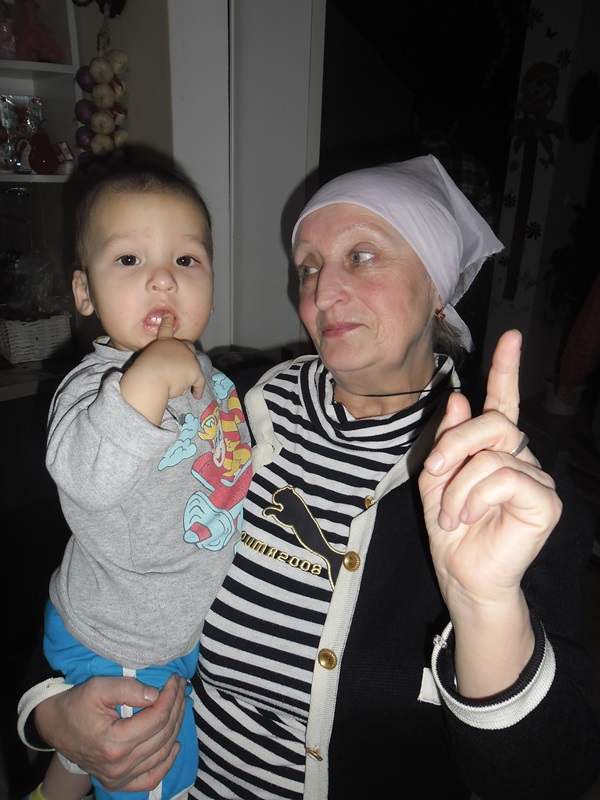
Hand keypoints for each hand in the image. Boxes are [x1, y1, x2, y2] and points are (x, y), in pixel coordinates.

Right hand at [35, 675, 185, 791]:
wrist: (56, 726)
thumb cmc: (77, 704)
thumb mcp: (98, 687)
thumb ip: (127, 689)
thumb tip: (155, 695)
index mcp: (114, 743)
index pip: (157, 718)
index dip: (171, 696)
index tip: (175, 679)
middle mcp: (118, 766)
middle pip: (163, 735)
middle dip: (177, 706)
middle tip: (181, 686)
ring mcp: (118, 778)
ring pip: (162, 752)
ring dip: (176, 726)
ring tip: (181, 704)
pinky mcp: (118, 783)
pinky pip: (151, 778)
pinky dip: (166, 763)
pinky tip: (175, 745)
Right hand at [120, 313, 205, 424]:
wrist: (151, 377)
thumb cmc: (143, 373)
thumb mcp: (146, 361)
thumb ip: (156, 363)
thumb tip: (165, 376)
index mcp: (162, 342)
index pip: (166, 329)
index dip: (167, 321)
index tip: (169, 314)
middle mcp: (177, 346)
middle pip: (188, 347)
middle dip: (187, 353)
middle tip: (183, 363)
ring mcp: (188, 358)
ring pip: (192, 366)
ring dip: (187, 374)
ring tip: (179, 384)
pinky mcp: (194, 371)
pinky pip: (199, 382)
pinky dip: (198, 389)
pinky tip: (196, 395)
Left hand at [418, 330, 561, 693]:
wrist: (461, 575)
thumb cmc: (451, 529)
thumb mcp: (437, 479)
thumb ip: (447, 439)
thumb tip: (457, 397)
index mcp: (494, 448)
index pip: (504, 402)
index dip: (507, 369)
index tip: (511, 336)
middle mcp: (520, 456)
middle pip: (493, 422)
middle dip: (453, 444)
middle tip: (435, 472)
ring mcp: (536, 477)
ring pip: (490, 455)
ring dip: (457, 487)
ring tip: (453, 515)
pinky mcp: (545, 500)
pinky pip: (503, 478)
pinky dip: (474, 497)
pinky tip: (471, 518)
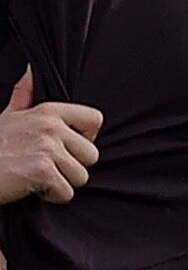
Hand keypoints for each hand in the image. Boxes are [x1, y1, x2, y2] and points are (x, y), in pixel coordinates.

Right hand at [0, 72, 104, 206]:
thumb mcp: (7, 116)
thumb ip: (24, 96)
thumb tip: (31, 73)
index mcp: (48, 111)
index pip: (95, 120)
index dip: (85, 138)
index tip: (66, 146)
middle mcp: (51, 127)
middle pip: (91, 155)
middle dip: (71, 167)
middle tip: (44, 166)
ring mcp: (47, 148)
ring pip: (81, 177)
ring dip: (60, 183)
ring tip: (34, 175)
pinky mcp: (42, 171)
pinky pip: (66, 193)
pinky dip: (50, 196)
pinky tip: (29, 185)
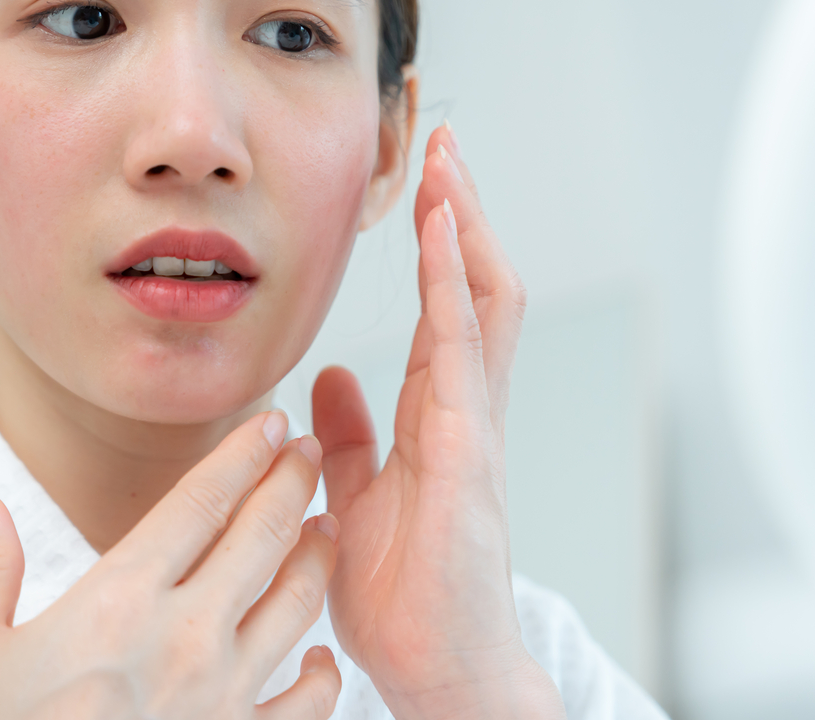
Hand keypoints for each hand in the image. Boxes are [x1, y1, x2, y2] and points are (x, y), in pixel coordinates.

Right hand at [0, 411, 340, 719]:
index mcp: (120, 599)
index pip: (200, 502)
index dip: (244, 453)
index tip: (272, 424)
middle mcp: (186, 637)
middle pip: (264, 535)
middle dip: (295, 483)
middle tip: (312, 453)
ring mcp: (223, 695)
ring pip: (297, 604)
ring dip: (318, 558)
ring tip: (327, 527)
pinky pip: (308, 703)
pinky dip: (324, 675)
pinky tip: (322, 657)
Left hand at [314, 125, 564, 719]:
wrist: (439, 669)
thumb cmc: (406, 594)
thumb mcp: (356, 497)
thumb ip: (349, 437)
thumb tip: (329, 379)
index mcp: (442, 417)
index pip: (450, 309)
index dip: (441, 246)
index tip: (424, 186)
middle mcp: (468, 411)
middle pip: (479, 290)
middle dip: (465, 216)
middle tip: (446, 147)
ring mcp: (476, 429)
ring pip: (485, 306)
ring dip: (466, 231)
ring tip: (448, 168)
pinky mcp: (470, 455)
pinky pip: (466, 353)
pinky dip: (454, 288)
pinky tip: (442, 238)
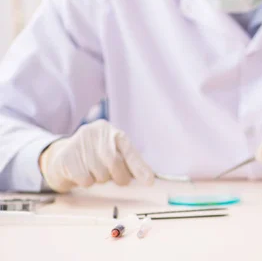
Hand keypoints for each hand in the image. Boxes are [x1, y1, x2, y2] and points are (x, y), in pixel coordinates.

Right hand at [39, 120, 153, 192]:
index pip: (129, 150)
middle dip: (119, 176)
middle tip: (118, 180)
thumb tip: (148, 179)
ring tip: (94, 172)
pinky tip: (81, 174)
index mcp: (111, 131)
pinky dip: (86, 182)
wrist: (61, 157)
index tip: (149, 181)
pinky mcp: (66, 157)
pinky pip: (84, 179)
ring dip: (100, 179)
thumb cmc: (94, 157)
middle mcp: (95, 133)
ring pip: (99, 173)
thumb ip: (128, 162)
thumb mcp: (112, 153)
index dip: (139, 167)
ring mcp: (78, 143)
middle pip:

### [TASK TO COMPLETE]
From the material above, set down exactly the lines between the line holding "middle dip: (177, 706)" and the line holding "index pip: (166, 329)", inclusive. Include nothing else.

### [RESULT OF THIS EXERCISE]
middle dip: (177, 706)
middle tip: (181, 686)
ring mcp: (118, 778)
ring pip: (162, 752)
ring dip: (176, 726)
ring tip: (181, 704)
pinky mcp: (118, 783)
pinky pip: (151, 778)
pinky dip: (166, 763)
pinky tip: (175, 745)
Right hand at [120, 313, 205, 424]:
wrist: (151, 377)
thumb cmc: (143, 373)
thumb mcp: (146, 361)
thumb ip: (156, 363)
thumb tip: (165, 376)
index mcp: (162, 342)
index pip: (166, 329)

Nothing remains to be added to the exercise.